Na atualidade, novas experiências têm sido partilhadas com um público aumentado e assumido características, em geral positivas. O caso dos megablocos não parece ser uma evolução facilmente aceitável.     

4 respostas

  1. Os bons argumentos da nota permitem adicionar que o destaque que se dá aos megablocos esconde uma realidade muito promissora no desenvolvimento do carnaval de Rua.
    No Rio e Salvador, principalmente, e até São Paulo, indico o Urubó da Freguesia do Ó, há um número expressivo de blocos que mantêm a tradição do carnaval, ao lado de blocos ou megablocos estruturados como forma de ganho financeiros expressivos para artistas famosos, mas que atendem à demanda de centenas de aficionados pelo carnaval de Rua.
    Por isso, é motivador ver o crescimentos dos blocos que “desfilam” parados em várias praças e espaços das cidades brasileiras, não excluindo os “pequenos dentro das cordas”, que recebem multidões – Suvaco do Cristo, Simpatia é Quase Amor, Banda de Ipanema, Areia do Leblon, Cacique de Ramos, Carmelitas, etc…
    Louve-se a participação das Prefeituras, que ultimamente têm sido bem sucedidas na busca organizar a saudável bagunça.
    Enfim, a coisa está indo bem, apesar do descompasso entre a incrível e crescente maravilhosa estrutura das grandes escolas com a pobreza dominante dos sambas enredos.

    1. Obrigado, Carlos Augusto,
      Gostei das suas informações acerca dos “blocos que desfilam parados” e dos “pequenos dentro das cordas”.
      No resumo que fiz para o Reflexões, mencionei que há, de fato, uma série de boas iniciativas em curso, inclusive com a participação das Prefeituras.
      Destaquei, porém, que os megablocos não me parecem ser uma evolução.
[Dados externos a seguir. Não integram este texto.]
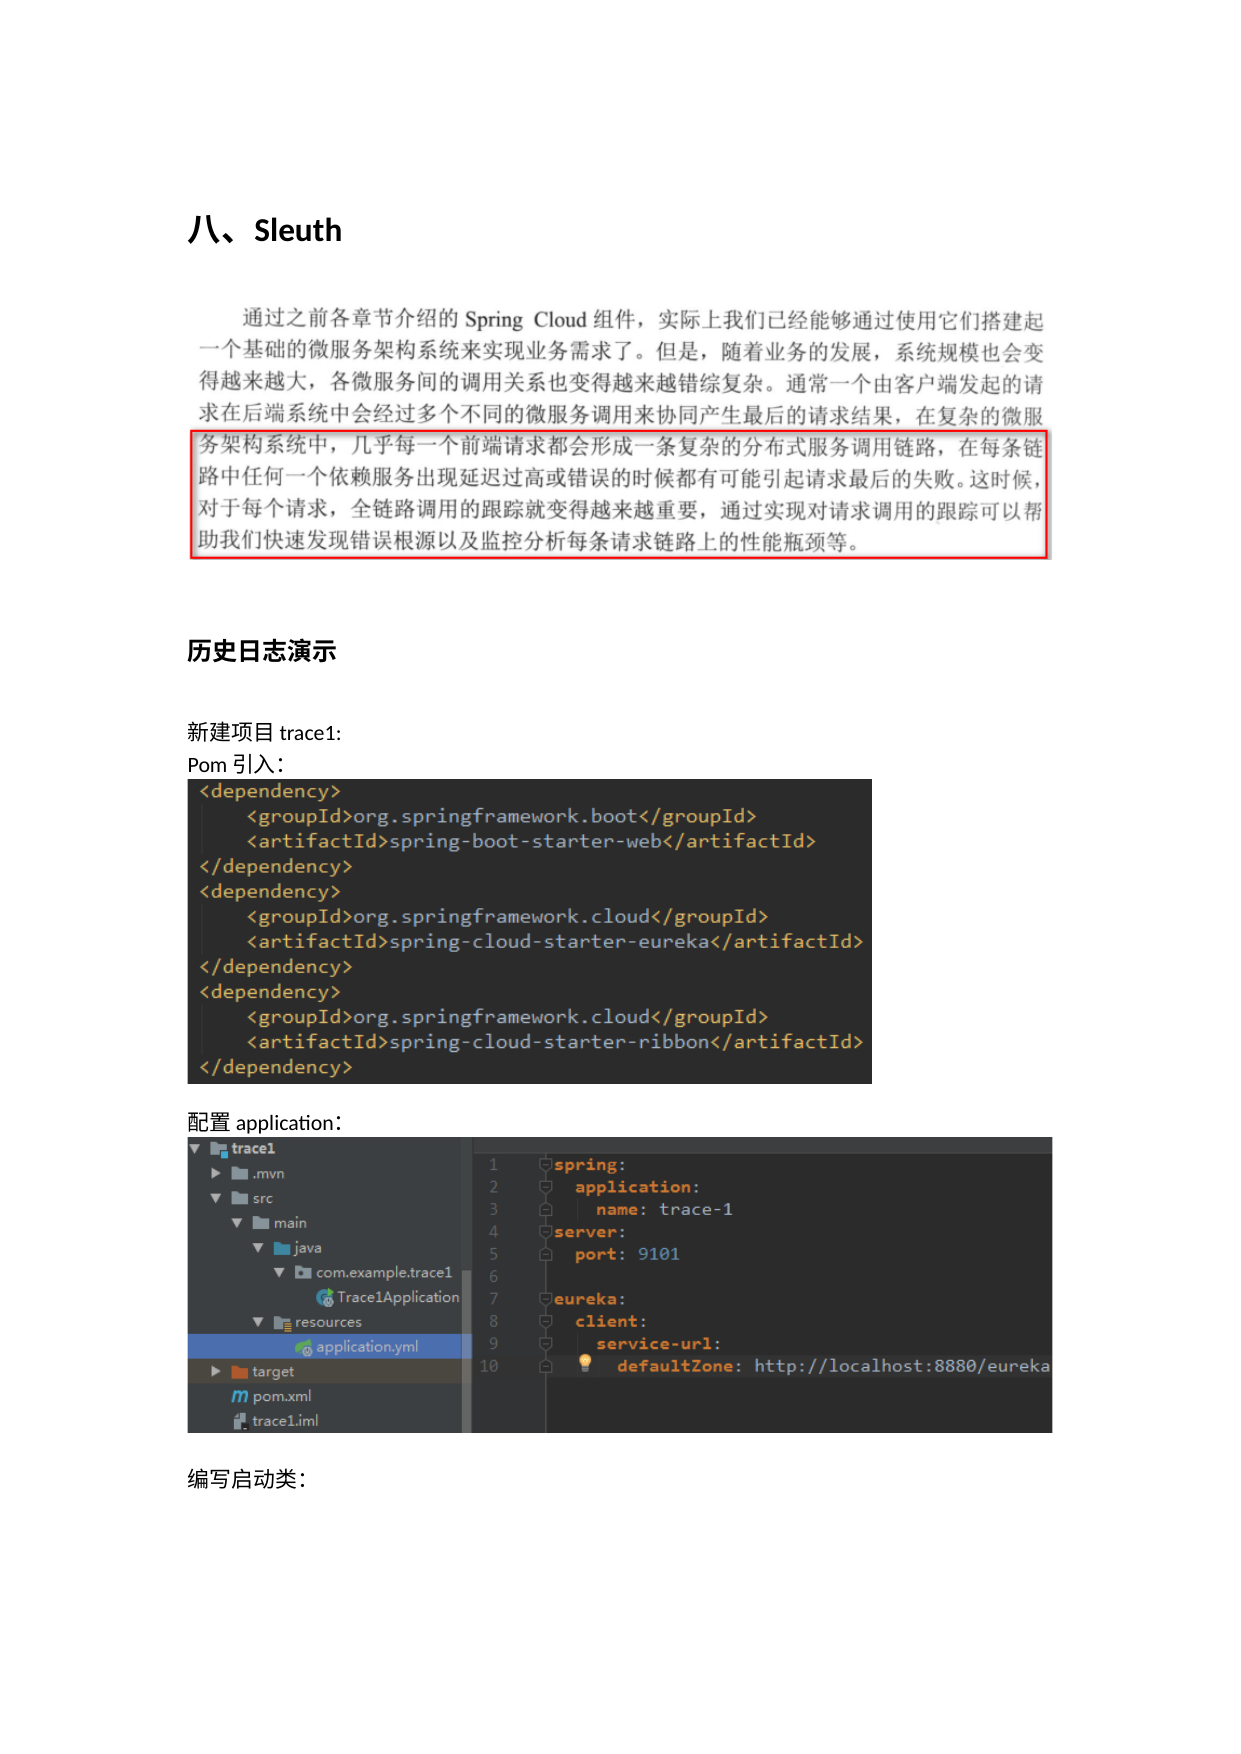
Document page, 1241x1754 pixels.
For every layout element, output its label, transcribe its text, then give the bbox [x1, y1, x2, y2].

picture [187, 1137, 1053, 1433]
list Pom引入： [187, 747, 1053, 779]
list 新建项目trace1: [187, 714, 1053, 747]
picture [187, 779, 872, 1084]
list 配置application： [187, 1104, 1053, 1137]
list 编写启动类： [187, 1462, 1053, 1494]
list Sleuth [187, 194, 1053, 259]
list 历史日志演示 [187, 617, 1053, 682]
picture [187, 292, 1053, 560]
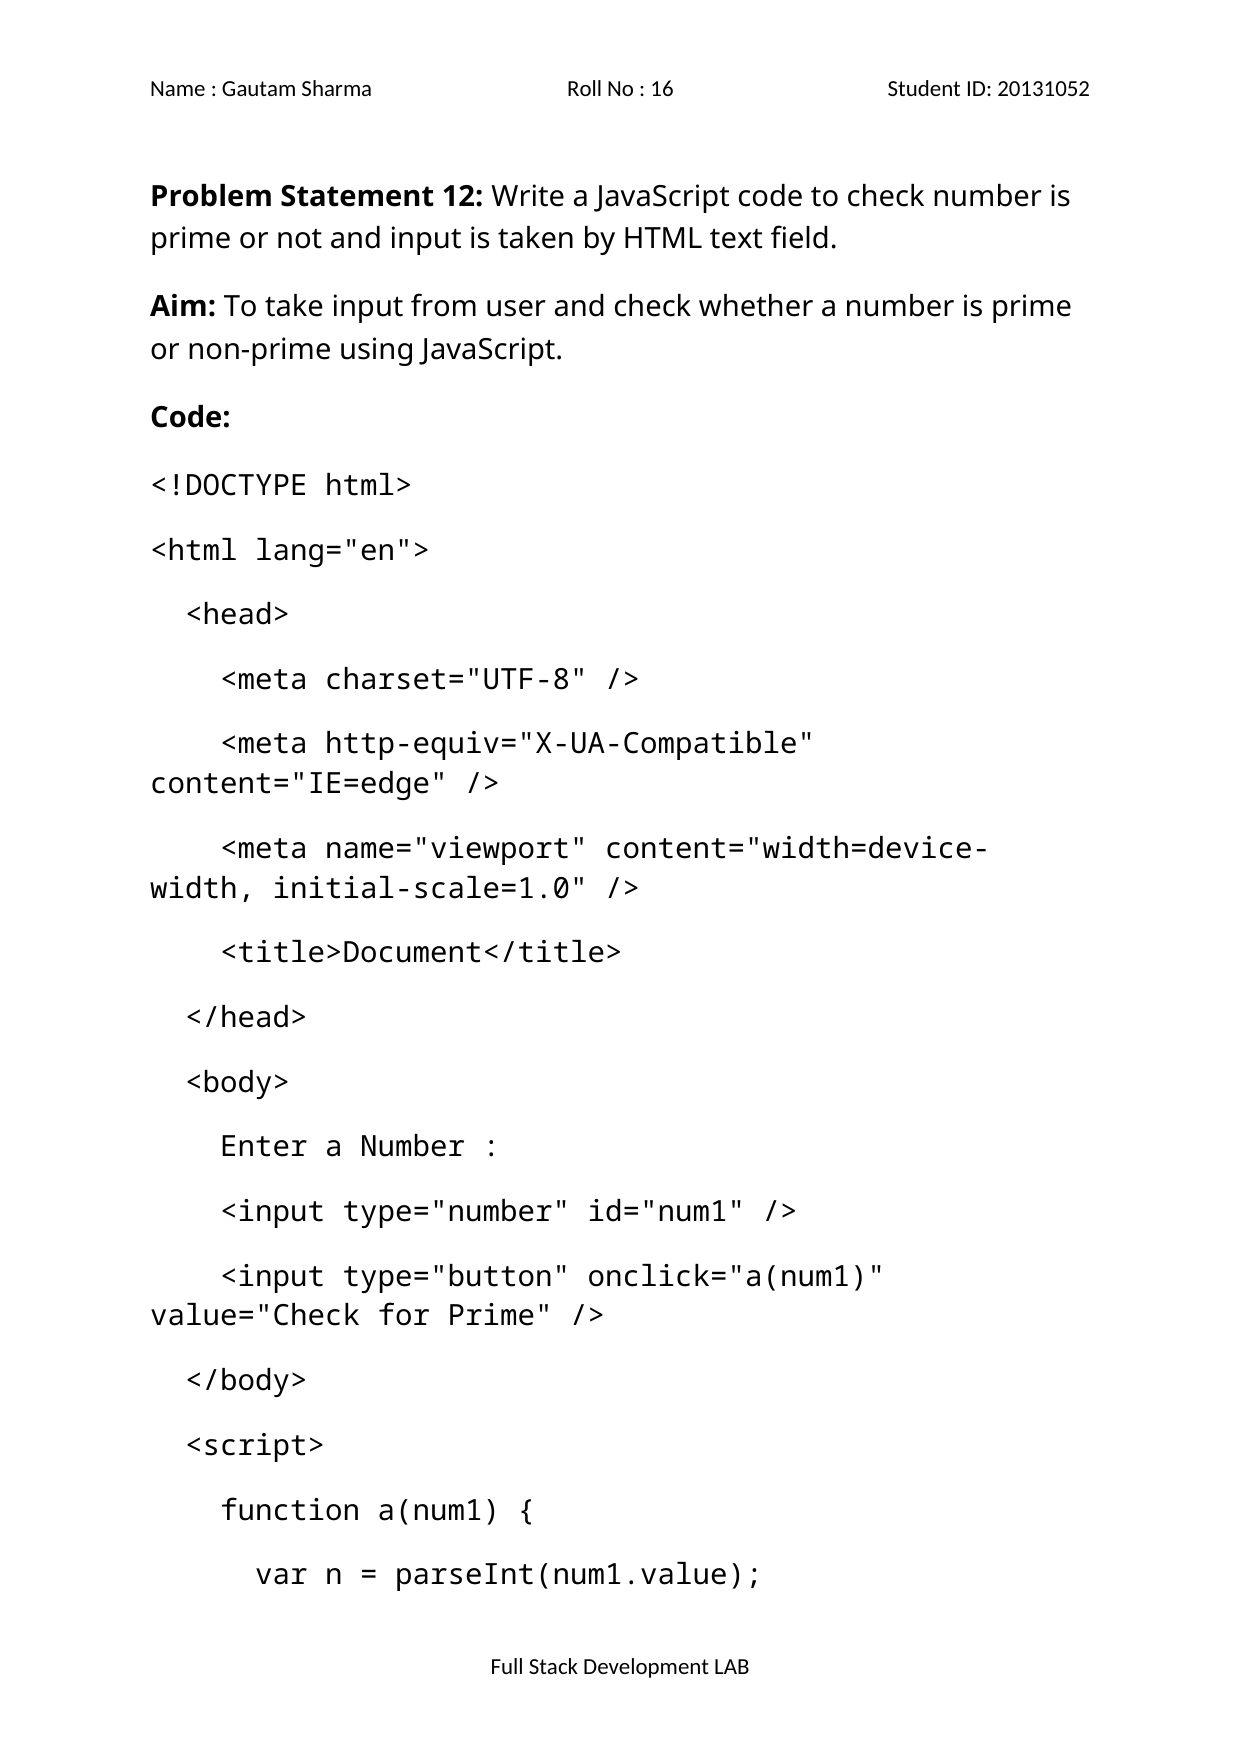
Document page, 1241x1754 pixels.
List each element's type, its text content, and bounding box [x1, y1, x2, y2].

text <meta charset="UTF-8" /> [150, 658, 1090, 698]
text <head> [150, 593, 1090, 633]
text </head> [150, 996, 1090, 1036]
text <input type="button" onclick="a(num1)" value="Check for Prime" /> [150, 1255, 1090, 1334]
text <!DOCTYPE html> [150, 464, 1090, 504]
text Code: [150, 396, 1090, 436]
text <meta name="viewport" content="width=device-width, initial-scale=1.0" /> [150, 827, 1090, 907]
text <script> [150, 1424, 1090, 1464]
text Enter a Number : [150, 1126, 1090, 1165]
text <meta http-equiv="X-UA-Compatible" content="IE=edge" /> [150, 723, 1090, 802]
text Problem Statement 12: Write a JavaScript code to check number is prime or not and input is taken by HTML text field. [150, 175, 1090, 257]
text </body> [150, 1359, 1090, 1399]
text <body> [150, 1061, 1090, 1101]
text function a(num1) { [150, 1489, 1090, 1528]
text Aim: To take input from user and check whether a number is prime or non-prime using JavaScript. [150, 286, 1090, 368]
text <input type="number" id="num1" /> [150, 1190, 1090, 1230]
text var n = parseInt(num1.value); [150, 1553, 1090, 1593]
text <html lang="en"> [150, 529, 1090, 568]
text <title>Document</title> [150, 932, 1090, 971]
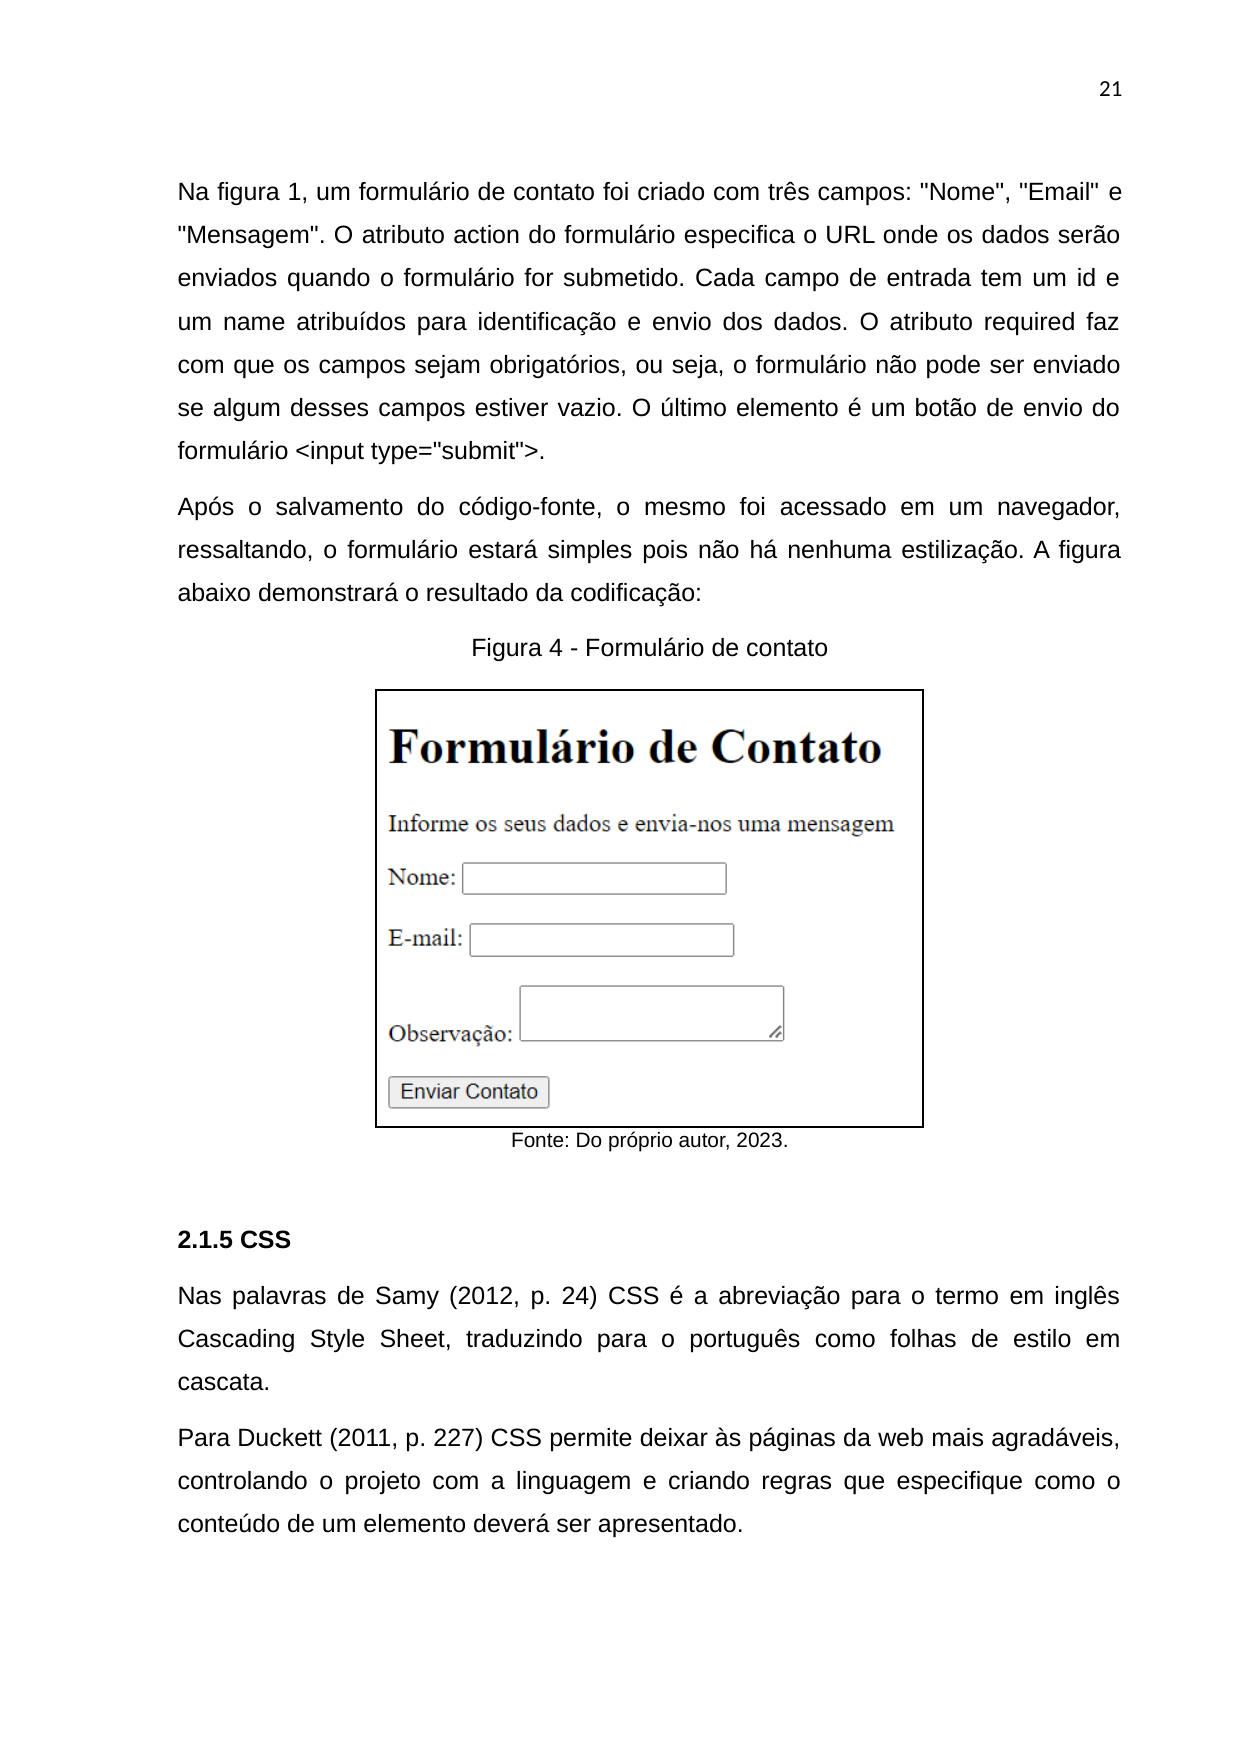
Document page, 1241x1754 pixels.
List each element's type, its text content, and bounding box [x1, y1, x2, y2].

text Figura 4 - Formulário de contato [177, 633, 1122, 662]
text Nas palavras de Samy (2012, p. 24) CSS é a abreviação para o termo em inglês Cascading Style Sheet, traduzindo para o português como folhas de estilo em cascata. [177, 1281, 1122, 1396]
picture [377, 691, 922, 1126]
text Para Duckett (2011, p. 227) CSS permite deixar às páginas da web mais agradáveis, controlando o projeto com a linguagem e criando regras que especifique como o conteúdo de um elemento deverá ser apresentado. [177, 1423, 1122, 1538]
text Após o salvamento do código-fonte, o mesmo foi acessado em um navegador, ressaltando, o formulário estará simples pois não há nenhuma estilização. A figura abaixo demonstrará o resultado da codificação: [177, 492, 1122, 607]
text Na figura 1, um formulário de contato foi criado com três campos: "Nome", "Email" e "Mensagem". O atributo action do formulário especifica o URL onde os dados serão enviados quando o formulário for submetido. Cada campo de entrada tem um id e um name atribuídos para identificação e envio dos dados. O atributo required faz com que os campos sejam obrigatórios, ou seja, o formulário não pode ser enviado se algum desses campos estiver vazio. O último elemento é um botão de envio do formulário <input type="submit">. [177, 177, 1122, 465]
subtitle 2.1.5 CSS [177, 1225, 1122, 1254]
text Fonte: Do próprio autor, 2023. [177, 1128, 1122, 1152]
Eles estão mais para uma apropriação rentista do carnaval, a exemplo do que ocorre em todas as esferas econômicas do mundo ocidental.
      Tudo ali me parece manipulação de interesses econômicos desvinculados dos atores que vivem e criam as tendências carnavalescas.
      Forte abraço

  2. Muito oportuno esse seu texto. Esses megablocos estão se tornando um problema para a democratização do carnaval tradicional e popular.

    1. Obrigado, Newton,
      É preciso aceitar alguns avanços que realmente ajudam a evolução do carnaval.
      A influência explícita, direta, do capital não me parece aceitável.
      O que ocorre com as Escolas de Samba já é mais do que criticável, com a “pobreza dominante dos sambas enredos”, como disse o Carlos Augusto.
      Querem agora dominar a esfera dos blocos, que sempre foi uma projeção democrática da população carnavalesca.
      Que você continue com esse faro incrível para caçar temas que dominam nossas discussões internas.